Billy Elliot, sin duda nos hace ver que la vida es una lucha existencial, una lucha para la que muchas personas no llegan a estar preparadas en toda su vida. Pero, el pequeño Elliot, asume su papel en el mundo y le planta cara. No le importa ser el único chico que baila, aunque eso le conlleve ser tildado de homosexual. No duda en enfrentarse a la autoridad paterna por algo que considera justo.

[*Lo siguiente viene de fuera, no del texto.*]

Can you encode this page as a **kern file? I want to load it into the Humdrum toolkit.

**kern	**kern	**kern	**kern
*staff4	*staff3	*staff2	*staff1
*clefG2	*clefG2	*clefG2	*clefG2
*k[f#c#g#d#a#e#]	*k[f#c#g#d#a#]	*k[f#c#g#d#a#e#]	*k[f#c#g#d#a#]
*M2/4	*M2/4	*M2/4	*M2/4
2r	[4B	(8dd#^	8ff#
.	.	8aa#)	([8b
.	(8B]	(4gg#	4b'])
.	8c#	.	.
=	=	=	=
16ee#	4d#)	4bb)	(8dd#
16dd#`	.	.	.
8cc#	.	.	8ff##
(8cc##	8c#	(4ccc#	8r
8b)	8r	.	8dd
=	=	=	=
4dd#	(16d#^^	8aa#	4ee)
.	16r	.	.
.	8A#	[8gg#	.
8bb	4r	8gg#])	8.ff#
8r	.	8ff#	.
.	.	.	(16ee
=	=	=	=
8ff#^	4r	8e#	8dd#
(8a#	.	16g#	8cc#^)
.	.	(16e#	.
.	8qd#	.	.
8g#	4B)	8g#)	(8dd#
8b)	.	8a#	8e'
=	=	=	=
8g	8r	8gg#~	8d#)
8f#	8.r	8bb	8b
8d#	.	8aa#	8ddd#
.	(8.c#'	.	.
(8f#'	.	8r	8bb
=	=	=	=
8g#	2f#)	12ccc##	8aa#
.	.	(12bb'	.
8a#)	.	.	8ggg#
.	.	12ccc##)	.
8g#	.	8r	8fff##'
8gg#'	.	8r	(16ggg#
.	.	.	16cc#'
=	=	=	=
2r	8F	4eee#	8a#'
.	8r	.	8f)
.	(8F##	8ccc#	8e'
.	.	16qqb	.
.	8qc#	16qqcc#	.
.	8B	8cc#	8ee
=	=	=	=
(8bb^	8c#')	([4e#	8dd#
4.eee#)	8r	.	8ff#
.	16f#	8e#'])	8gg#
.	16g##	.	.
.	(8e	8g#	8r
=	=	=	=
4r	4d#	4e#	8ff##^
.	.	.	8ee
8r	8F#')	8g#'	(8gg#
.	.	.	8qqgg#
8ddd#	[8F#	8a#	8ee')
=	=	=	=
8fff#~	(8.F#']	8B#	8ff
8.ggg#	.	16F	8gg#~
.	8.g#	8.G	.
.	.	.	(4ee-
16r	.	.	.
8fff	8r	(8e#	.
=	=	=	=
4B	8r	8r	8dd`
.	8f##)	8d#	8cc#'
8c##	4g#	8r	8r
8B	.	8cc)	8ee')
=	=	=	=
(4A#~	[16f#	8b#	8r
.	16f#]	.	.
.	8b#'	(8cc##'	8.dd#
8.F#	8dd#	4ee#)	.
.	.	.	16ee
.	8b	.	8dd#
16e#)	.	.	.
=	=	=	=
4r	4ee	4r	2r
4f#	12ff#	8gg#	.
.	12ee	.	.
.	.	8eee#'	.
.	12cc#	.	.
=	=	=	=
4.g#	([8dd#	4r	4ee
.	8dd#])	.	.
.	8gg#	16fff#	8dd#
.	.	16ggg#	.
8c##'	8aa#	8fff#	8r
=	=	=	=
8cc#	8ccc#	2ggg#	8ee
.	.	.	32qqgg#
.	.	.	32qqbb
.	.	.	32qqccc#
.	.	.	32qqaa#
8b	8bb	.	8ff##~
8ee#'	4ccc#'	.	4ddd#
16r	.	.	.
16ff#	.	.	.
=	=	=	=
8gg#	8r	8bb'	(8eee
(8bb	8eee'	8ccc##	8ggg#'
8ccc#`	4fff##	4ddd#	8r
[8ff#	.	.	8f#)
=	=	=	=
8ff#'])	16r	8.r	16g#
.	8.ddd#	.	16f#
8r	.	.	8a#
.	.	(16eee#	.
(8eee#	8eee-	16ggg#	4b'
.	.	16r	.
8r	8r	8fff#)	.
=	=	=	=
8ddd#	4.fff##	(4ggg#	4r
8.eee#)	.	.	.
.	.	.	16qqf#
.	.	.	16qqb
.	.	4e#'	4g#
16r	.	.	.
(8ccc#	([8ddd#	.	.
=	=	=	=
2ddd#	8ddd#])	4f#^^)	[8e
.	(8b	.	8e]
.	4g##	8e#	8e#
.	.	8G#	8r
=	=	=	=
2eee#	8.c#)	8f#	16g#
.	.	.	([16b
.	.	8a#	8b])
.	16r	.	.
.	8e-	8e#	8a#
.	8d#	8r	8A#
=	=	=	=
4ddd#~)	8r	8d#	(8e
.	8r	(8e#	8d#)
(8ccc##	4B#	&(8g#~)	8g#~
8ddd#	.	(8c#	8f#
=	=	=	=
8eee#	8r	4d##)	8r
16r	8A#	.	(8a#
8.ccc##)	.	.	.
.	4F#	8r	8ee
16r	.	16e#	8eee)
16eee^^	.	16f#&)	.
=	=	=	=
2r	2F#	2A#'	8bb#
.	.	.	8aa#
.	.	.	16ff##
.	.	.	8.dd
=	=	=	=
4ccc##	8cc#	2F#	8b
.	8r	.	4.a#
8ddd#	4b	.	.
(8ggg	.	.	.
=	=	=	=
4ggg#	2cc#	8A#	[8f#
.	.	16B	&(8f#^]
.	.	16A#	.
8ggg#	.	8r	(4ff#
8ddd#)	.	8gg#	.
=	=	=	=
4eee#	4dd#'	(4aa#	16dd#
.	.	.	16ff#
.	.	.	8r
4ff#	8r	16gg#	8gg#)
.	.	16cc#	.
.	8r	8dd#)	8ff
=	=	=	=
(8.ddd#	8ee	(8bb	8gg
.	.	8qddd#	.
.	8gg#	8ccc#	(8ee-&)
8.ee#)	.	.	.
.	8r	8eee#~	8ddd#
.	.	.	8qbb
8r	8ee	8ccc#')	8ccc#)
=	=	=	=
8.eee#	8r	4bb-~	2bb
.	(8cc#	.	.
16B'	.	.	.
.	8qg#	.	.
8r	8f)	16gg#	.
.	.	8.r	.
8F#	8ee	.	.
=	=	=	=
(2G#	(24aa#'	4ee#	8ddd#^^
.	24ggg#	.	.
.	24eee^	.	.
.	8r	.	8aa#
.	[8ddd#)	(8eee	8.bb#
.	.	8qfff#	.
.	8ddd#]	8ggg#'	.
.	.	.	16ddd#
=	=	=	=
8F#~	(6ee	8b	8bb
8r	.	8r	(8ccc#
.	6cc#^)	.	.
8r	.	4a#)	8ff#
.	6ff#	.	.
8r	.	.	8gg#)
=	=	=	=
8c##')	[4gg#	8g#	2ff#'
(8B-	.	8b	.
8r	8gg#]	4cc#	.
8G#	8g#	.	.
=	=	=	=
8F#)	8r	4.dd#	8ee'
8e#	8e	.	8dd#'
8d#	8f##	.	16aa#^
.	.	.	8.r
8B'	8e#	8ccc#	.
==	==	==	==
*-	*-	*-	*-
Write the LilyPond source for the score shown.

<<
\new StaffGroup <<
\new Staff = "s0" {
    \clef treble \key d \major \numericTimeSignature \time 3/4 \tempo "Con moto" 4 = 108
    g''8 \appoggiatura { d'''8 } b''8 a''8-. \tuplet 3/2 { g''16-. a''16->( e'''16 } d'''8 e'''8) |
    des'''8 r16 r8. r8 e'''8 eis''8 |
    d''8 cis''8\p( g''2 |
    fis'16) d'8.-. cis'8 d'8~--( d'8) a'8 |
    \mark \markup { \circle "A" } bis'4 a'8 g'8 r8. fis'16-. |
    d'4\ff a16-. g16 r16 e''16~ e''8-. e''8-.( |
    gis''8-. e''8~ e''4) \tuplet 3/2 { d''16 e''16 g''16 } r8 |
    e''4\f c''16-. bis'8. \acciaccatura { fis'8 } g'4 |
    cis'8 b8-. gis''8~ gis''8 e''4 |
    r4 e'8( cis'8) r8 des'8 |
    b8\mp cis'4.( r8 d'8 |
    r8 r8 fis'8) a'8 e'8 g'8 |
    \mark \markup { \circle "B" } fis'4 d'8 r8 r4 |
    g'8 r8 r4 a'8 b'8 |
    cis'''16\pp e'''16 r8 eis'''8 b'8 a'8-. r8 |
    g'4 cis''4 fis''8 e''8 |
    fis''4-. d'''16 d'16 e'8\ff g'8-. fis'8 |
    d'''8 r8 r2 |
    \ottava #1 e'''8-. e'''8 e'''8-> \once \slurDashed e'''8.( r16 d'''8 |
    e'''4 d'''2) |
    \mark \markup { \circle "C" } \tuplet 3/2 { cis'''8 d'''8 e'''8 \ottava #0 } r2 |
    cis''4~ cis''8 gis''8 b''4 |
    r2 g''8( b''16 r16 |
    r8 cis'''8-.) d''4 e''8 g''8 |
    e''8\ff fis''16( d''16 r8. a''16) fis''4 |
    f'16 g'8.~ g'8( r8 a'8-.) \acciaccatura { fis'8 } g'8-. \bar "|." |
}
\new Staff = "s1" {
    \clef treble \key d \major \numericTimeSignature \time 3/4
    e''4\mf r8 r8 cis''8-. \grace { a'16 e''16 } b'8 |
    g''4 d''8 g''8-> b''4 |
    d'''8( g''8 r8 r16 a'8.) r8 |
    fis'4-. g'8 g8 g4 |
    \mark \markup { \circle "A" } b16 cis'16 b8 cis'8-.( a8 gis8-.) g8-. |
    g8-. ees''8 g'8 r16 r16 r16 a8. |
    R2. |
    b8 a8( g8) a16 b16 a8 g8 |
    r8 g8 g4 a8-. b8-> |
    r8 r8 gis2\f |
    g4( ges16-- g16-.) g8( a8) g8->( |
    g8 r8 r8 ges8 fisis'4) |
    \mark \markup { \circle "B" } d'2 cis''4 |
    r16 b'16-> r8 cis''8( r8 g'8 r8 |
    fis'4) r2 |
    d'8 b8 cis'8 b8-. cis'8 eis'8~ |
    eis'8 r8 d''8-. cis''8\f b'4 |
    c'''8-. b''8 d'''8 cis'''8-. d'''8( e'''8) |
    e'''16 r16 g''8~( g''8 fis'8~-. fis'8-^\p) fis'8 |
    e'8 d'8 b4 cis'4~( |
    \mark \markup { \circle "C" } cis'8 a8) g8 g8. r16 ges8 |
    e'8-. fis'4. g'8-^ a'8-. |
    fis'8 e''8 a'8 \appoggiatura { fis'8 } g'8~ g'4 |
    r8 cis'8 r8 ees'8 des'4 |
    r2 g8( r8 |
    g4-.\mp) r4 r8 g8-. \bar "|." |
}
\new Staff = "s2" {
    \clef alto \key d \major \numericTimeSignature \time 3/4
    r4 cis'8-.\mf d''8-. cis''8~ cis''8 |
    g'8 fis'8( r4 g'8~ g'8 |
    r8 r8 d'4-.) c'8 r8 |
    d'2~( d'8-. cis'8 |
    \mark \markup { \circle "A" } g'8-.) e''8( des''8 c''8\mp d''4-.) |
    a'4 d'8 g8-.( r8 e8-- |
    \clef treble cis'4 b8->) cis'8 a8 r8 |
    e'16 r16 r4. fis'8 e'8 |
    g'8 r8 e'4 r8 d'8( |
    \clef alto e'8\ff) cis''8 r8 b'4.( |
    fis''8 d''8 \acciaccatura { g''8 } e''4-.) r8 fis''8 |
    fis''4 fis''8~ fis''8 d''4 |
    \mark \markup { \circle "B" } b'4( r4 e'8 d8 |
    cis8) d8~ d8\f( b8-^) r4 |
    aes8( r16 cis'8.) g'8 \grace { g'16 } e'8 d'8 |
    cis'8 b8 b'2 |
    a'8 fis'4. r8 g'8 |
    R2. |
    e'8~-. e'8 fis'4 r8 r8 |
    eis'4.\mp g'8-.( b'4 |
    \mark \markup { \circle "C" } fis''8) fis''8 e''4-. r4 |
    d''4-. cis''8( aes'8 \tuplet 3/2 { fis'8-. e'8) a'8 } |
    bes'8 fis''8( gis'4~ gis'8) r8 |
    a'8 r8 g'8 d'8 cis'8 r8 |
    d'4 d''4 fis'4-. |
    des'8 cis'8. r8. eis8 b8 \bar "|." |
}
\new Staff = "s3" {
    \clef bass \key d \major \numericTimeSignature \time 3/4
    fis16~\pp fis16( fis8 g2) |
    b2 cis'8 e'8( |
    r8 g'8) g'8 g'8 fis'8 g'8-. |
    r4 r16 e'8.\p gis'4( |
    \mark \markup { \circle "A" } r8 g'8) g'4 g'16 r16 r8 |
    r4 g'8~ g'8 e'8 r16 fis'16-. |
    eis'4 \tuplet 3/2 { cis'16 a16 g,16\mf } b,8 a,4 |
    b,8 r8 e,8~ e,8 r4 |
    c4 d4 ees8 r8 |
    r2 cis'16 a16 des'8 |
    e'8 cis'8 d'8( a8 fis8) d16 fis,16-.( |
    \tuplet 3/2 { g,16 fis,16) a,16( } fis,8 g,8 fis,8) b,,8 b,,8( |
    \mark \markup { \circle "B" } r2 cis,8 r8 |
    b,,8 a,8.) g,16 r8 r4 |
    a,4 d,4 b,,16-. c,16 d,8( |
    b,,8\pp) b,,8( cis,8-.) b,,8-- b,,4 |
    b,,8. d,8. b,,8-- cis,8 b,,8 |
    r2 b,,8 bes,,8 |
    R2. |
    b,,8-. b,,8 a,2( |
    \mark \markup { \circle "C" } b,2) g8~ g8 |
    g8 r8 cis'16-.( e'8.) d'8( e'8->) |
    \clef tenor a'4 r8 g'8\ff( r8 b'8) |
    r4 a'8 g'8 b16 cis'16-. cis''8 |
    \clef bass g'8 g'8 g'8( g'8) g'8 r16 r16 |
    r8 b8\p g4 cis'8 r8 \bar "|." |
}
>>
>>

La película puede ayudar tanto a niños como a padres y profesores. A los niños les inspirará fuerza. La fuerza necesaria para seguir creciendo con una identidad propia, sin miedo a que prejuicios sociales puedan poner freno a sus ensoñaciones y/o cualidades. Los profesores encontrarán en ella la motivación para no dejar de aprender y seguir el eterno camino hacia la consciencia de uno mismo. Los padres deberían observar en ella lo difícil que es para un niño de esa edad sentirse diferente y que ello sea motivo de disputa.

En definitiva, un filme muy bueno, muy premiado y con tintes comerciales, que no obstante transmite una serie de valores y muestra una situación que no es propia ni de ninguna época en concreto, ni de ningún lugar. Y todo ello reflejado en la figura de este niño que más allá de luchar por bailar, lo hace por sobrevivir y encontrarse como persona.